WORK ORDER A: In the text on training Chihuahuas, what is named as the best motivator for Chihuahuas?
WORK ORDER B: Reproduce the passage of the text on training Chihuahuas starting at "Chihuahuas are known" and ending at "a good pup.".

SOURCE EXTRACT:
Chihuahuas are known for ruling the roost with their stubborn attitude and demeanor. Don’t let your Chihuahua rule over you. Train him to listen to you, so you have control over him when it matters most.
Chihuahuas who aren’t trained to listen often bark and growl at others and don’t bother learning obedience commands. Getting your Chihuahua to listen to you will not only give him the commands he’ll need to become a social pet but also give you the respect you command as leader of the pack. Chihuahuas can be sweet dogs who show loyalty to their owners. But Chihuahuas who don’t know how to listen can wreak havoc on the lives of their families, making dog ownership difficult. Train your Chihuahua to listen from early on so you can stop poor behaviors and reward good behaviors--giving him reason to continue being a good pup.
To get your Chihuahua to listen, you will need to set boundaries right away. Whether you are bringing home a new Chihuahua puppy or adopting an older Chihuahua who needs a good fur-ever home, you will need to let him know your expectations as soon as you bring him home, so he knows how to behave. Rewards are the best motivator for Chihuahuas. However you train your Chihuahua, try to remember to reward good behavior and redirect when behavior is poor. This will help condition your Chihuahua to earn treats with good behaviors. Be patient with every training session, and take any opportunity to show your Chihuahua how he can earn treats by listening. Keep scheduled sessions short, but pay attention to your Chihuahua’s behaviors and make every moment a chance to learn.

COLLECTED MATERIAL:
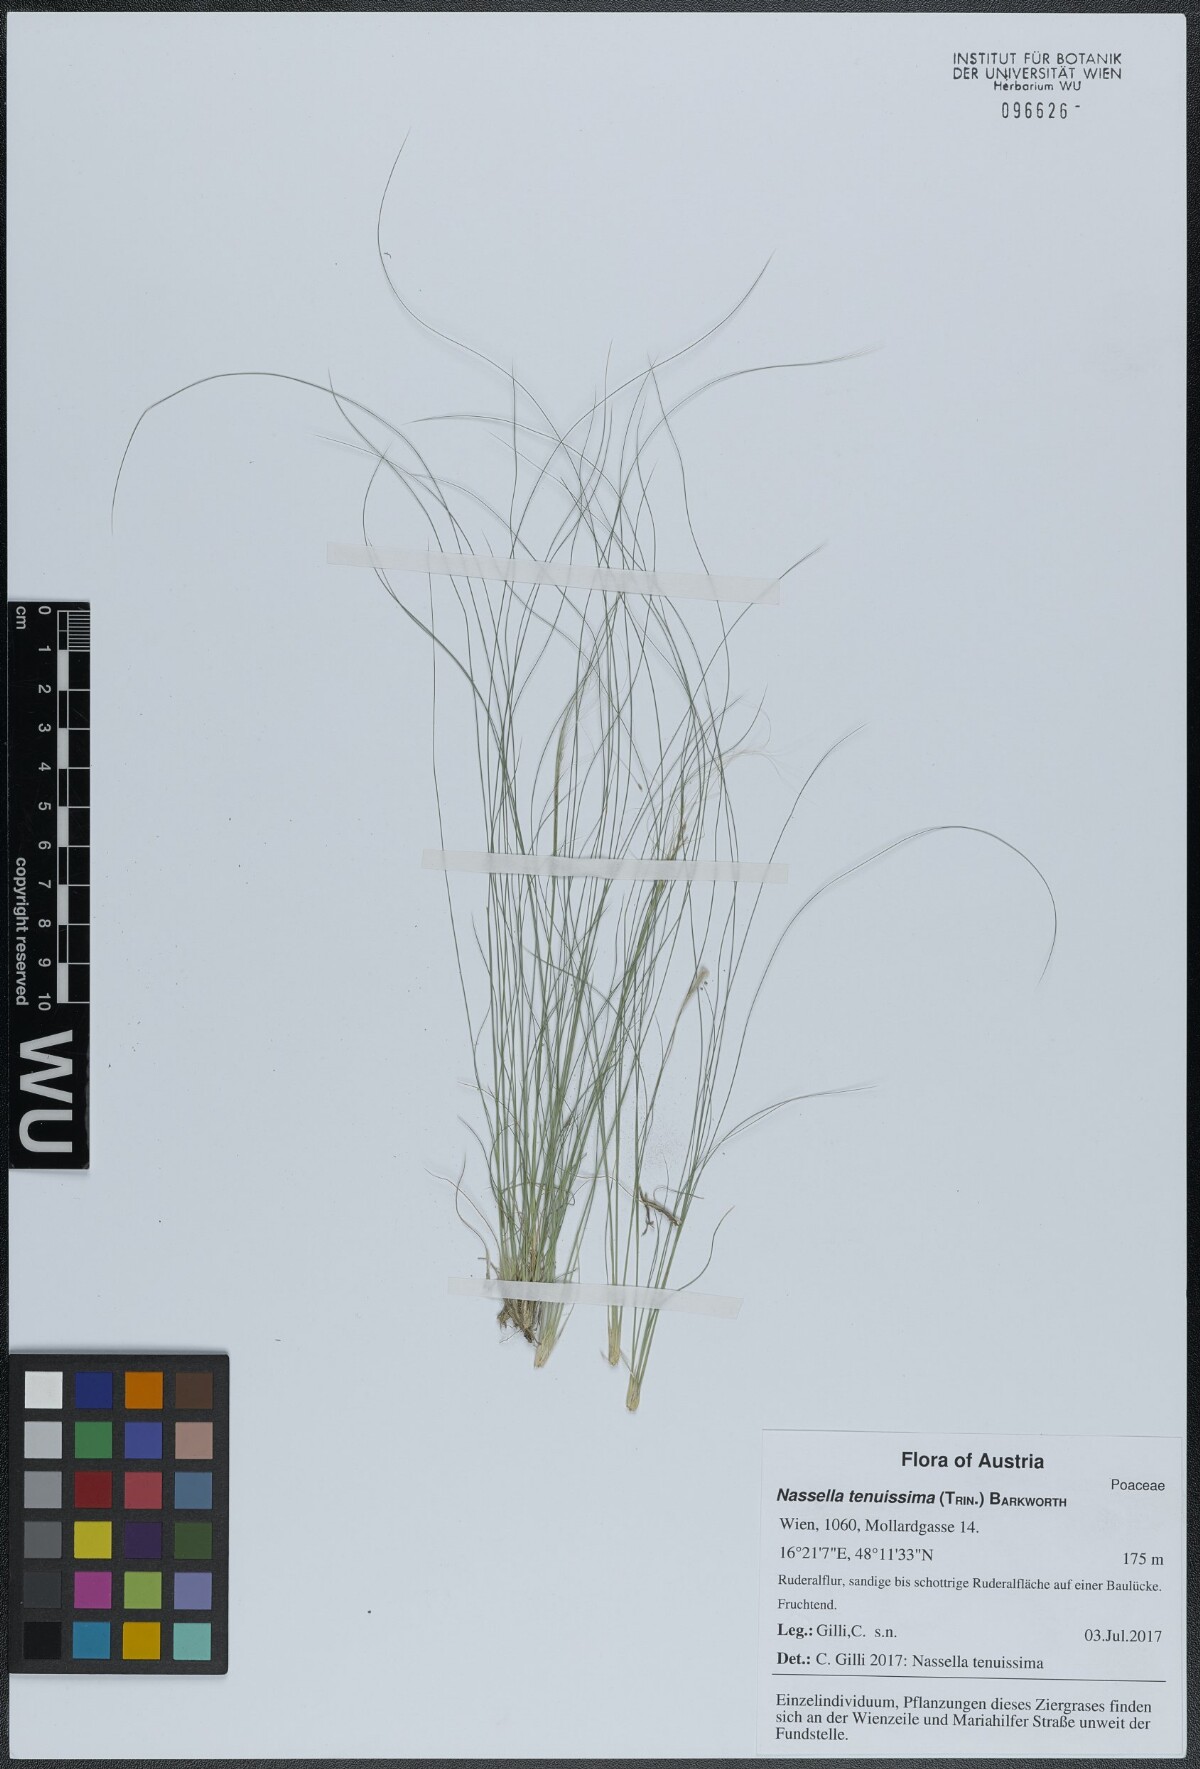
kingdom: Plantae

OUTPUT A: Rewards are the best motivator for Chihuahuas.

OUTPUT B:
Chihuahuas are known for ruling the roost with their stubborn attitude and demeanor. Don’t let your Chihuahua rule over you. Train him to listen to you, so you have control over him when it matters most.
Chihuahuas who aren’t trained to listen often bark and growl at others and don’t bother learning obedience commands. Getting your Chihuahua to listen to you will not only give him the commands he’ll need to become a social pet but also give you the respect you command as leader of the pack. Chihuahuas can be sweet dogs who show loyalty to their owners. But Chihuahuas who don’t know how to listen can wreak havoc on the lives of their families, making dog ownership difficult. Train your Chihuahua to listen from early on so you can stop poor behaviors and reward good behaviors--giving him reason to continue being a good pup.